Dataset entries:
================================

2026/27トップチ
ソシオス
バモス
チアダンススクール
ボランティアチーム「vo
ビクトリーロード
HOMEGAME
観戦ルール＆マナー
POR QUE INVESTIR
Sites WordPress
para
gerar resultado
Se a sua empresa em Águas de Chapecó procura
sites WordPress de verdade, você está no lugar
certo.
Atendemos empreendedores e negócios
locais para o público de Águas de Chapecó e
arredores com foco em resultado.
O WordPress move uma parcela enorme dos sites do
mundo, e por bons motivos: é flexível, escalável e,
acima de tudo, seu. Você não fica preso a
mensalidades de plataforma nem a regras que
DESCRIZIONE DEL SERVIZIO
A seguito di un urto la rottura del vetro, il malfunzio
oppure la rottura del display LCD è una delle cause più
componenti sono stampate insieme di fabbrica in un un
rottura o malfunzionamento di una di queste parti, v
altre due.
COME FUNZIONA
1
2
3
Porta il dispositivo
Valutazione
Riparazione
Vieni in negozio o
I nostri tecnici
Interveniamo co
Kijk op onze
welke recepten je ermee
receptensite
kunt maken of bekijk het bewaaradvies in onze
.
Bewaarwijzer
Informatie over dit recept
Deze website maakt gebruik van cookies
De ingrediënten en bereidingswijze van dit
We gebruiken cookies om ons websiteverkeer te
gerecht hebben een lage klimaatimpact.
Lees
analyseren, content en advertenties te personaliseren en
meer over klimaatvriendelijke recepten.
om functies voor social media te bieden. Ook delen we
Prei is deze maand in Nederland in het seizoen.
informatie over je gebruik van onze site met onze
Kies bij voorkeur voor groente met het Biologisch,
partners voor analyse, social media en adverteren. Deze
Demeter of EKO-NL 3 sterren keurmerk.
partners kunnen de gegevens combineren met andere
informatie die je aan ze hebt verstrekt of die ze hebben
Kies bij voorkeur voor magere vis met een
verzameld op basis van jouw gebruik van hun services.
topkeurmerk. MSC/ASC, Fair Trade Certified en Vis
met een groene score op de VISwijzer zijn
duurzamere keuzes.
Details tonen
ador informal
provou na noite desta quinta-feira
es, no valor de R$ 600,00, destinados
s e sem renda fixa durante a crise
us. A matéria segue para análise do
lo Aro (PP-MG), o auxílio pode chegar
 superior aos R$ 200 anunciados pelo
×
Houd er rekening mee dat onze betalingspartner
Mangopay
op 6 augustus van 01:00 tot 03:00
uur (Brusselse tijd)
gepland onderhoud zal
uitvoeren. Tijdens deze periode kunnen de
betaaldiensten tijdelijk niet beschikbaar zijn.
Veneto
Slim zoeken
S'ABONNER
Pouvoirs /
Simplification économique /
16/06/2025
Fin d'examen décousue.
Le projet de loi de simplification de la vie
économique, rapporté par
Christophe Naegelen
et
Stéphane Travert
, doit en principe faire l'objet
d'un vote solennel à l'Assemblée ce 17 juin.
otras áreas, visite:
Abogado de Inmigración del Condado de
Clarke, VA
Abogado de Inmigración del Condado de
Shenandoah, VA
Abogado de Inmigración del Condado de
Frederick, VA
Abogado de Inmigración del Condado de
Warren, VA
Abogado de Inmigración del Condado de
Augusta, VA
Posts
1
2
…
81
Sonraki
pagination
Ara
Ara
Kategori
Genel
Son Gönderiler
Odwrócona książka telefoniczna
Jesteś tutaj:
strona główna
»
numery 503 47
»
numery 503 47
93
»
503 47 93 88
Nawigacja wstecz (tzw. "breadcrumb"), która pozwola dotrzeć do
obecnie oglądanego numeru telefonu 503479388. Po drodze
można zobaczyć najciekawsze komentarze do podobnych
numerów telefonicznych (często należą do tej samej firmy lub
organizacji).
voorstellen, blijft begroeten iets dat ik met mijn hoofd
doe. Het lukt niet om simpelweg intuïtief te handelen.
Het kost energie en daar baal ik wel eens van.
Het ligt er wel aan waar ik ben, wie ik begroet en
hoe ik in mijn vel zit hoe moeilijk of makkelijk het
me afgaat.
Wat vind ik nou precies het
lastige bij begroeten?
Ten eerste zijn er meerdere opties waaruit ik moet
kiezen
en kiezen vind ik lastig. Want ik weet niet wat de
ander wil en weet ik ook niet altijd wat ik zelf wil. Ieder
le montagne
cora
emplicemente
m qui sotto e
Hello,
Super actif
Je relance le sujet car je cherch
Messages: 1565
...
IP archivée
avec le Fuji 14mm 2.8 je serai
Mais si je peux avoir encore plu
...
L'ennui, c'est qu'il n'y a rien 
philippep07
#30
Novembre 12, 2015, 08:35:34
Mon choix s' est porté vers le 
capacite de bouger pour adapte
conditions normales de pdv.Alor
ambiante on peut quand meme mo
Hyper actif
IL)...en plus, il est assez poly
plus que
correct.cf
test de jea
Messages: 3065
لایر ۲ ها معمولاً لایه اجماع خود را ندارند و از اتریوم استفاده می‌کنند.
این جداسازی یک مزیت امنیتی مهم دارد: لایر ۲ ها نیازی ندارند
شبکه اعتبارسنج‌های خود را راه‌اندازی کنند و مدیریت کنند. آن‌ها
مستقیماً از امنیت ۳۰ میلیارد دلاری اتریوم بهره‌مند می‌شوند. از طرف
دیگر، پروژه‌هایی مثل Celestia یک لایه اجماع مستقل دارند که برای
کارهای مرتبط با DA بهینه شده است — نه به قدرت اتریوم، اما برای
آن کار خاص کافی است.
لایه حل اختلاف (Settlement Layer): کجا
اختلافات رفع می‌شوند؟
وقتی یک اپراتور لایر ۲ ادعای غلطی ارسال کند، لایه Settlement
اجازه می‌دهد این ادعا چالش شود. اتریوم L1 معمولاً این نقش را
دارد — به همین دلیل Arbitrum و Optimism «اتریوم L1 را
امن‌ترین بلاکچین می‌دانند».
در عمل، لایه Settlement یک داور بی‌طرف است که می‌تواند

================================

--- Exercise goal ---
Print, from the entries above, the line with "le montagne", the line with "Novembre 12, 2015, 08:35:34" and all lines between them, exactly and with nothing else.

--- Solved problem ---
le montagne
cora
emplicemente
m qui sotto e
Hello,
Super actif
Je relance le sujet car je cherch
Messages: 1565
...
IP archivée
avec le Fuji 14mm 2.8 je serai
Mais si je peux avoir encore plu
...
L'ennui, c'est qu'il n'y a rien 
philippep07
#30
Novembre 12, 2015, 08:35:34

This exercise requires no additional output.